Corriendo, he subido a casa a preparar la comida parando por el camino a comprar algunos enseres que necesitaba de cocina. Mientras se hacía el potaje, he dejado limpios los baños y también me he hecho la cena. A las 13:50 he salido corriendo a recoger a los niños al cole. Esta tarde tienen atletismo y conservatorio en la capital. Después de comer se han puesto con los deberes y yo a preparar meriendas para coger el bus a las 17 horas.

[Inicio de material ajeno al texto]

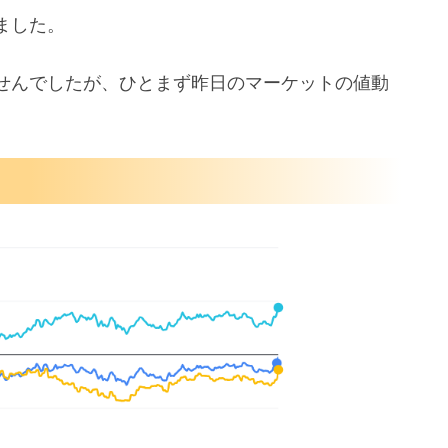
ました。
せんでしたが、ひとまず昨日のマーケットの値動
ンチメント下げる
済が混乱
ブランド連銀総裁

Mientras los niños están en sus tareas yo he aprovechado el rato en la biblioteca para pasar el acta de la última junta directiva de mi organización agraria a limpio porque mañana tengo que enviarla. Soy la secretaria desde hace 4 meses. Al volver al pueblo en bus hemos ido repasando el examen de mañana, hemos cenado y, con mi último aliento, he llamado a mi madre a ver qué tal está. Ni siquiera he mantenido una conversación digna con mi pareja. En el sofá, rendidos, nos hemos dado la mano mientras veía 20 minutos de una serie donde me he quedado dormida. Mañana será otro día.
Hoy, 8 de marzo, me levanto con la radio como siempre mientras tiendo la lavadora mañanera, preparo meriendas, plancho la ropa para el trabajo de mi pareja y contesto al whatsapp de la ejecutiva de mi organización agraria, donde los compañeros me felicitaban por el día de la mujer. Les comento que no se trata de ningún día de fiesta sino de reivindicación y algo me congela el corazón y me hace subir el volumen de las noticias. Una mujer política ha declarado que las mujeres lo que tenemos que hacer es salir a trabajar y demostrar que somos iguales que los hombres y estamos capacitadas para hacer las mismas tareas y así es como se conmemora el día de la mujer. Entonces, yo, invisible ante la sociedad, me he puesto un coletero violeta y me he declarado un año más en huelga por el 8 de marzo. Me voy a la asociación de mujeres de mi pueblo con otras “histéricas” como yo a hacer ruido y visibilizar esta impotencia muda que cuando estamos solas y aisladas nos hace ser pequeñitas. Porque digo yo, a ver hoy quien hace las labores administrativas del campo, quien recoge la casa, quien atiende a los niños y quien asiste a mi madre mientras yo estoy en huelga. ¿Quién sostiene este pueblo de 2.000 habitantes?, ¿las mujeres, los hombres, todos y todas en comunidad y reconociendo nuestro papel, el Estado o el Plan Estratégico de la PAC y el Reto Demográfico? Antes de apagar la luz después de un día de emociones, declaraciones, sororidad, empoderamiento y manifestación me he dado de bruces una vez más con la realidad. Una carta del banco me deniega el crédito que he solicitado para poner en marcha un proyecto de emprendimiento aprovechando unas naves agrícolas que heredé de mis padres. Al ser mayor de 45 años tampoco puedo incorporarme al campo como joven. No sé dónde voy a encontrar ingresos propios más allá de las pocas hectáreas familiares que gestiono de almendros. Pero bueno, estamos en el camino. La lucha rural será feminista… o no será.